Depression and Chronic pain

While chronic pain and depression are conditions that may occur together, their relationship to one another is not always obvious and is often overlooked. Depression can be overlooked because the health care provider, the patient and the family may be focusing on the pain disorder. At times, the patient’s level of disability may be attributed solely to pain. Because there is such a close relationship between depression and chronic pain, they have been referred to as “mutually maintaining” conditions. This is because the presence of both depression and chronic pain can increase the symptom severity of either condition. Pain is depressing, and depression causes and intensifies pain. People with chronic pain have three times the average risk of developing psychiatric symptoms — usually mood or anxiety disorders — and depressed patients have three times the average risk of developing chronic pain.

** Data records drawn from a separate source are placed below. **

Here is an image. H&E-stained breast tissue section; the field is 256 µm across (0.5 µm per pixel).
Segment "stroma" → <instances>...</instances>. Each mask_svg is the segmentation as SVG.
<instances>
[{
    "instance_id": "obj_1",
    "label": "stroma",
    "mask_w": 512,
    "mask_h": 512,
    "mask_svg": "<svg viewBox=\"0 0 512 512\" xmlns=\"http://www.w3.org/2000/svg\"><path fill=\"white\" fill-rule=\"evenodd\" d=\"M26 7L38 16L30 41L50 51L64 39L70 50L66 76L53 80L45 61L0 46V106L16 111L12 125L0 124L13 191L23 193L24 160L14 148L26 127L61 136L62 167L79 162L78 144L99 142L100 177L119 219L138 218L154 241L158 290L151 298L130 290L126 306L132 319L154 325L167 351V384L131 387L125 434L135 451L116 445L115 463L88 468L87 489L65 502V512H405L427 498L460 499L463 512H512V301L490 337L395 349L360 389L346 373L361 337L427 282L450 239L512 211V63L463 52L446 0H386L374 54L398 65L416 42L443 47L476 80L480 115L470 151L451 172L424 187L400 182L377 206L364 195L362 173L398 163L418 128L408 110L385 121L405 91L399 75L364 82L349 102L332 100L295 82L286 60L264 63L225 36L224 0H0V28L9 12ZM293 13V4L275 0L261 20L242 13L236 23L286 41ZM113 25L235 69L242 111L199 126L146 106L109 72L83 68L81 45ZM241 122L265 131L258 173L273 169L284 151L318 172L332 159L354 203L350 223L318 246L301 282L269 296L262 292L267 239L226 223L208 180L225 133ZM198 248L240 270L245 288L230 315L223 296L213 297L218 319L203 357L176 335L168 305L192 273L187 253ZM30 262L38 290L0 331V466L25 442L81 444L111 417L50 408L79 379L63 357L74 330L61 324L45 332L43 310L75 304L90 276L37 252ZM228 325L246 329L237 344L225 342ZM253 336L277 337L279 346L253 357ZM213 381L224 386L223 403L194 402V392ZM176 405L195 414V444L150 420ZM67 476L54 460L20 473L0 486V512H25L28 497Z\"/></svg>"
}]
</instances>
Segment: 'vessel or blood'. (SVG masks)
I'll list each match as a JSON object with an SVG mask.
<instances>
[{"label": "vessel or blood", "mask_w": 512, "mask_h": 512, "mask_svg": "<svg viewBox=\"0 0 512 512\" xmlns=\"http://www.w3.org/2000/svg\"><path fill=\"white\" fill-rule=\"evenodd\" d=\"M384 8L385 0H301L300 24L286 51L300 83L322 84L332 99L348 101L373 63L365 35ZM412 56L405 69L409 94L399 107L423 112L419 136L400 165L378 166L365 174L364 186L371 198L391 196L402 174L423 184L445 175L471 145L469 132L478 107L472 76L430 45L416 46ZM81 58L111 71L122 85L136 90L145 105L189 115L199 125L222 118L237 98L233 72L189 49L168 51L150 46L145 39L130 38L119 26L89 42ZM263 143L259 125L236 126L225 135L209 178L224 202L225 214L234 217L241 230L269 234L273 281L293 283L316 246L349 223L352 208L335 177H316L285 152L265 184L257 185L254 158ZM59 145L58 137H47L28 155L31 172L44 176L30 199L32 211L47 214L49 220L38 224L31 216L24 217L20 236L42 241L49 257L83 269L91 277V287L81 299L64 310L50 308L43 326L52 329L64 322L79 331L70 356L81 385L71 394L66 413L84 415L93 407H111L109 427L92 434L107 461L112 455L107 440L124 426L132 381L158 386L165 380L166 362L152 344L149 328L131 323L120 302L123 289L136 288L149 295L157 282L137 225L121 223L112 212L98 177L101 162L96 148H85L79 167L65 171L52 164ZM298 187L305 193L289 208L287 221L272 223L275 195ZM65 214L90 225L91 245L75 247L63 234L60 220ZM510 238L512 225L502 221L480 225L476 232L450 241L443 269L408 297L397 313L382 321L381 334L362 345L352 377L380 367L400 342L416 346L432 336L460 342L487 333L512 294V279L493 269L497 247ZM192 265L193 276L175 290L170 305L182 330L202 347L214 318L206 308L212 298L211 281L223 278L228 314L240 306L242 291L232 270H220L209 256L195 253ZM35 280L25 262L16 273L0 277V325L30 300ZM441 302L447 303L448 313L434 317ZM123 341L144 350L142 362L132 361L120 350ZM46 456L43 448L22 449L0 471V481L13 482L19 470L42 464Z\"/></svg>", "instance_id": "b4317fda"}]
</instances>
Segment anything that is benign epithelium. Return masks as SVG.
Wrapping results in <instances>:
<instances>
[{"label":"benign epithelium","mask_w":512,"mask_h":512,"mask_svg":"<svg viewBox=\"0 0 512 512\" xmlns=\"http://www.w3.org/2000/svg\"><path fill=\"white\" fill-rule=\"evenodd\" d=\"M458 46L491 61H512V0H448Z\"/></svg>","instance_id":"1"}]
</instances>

One disorder that has been shown to occur with depression is fibromyalgia. Fibromyalgia causes chronic, widespread muscle pain, tiredness, and multiple tender points—places on the body that hurt in response to light pressure. People with fibromyalgia are more likely to have depression and other mental illnesses than the general population. Studies have shown that depression and fibromyalgia share risk factors and treatments.

Almost every drug used in psychiatry can also serve as a pain medication. Relieving anxiety, fatigue, depression, or insomnia with mood stabilizers, benzodiazepines, or anticonvulsants will also ease any related pain. The most versatile of all psychiatric drugs, the antidepressants have an analgesic effect that may be at least partly independent of their effect on depression since it seems to occur at a lower dose.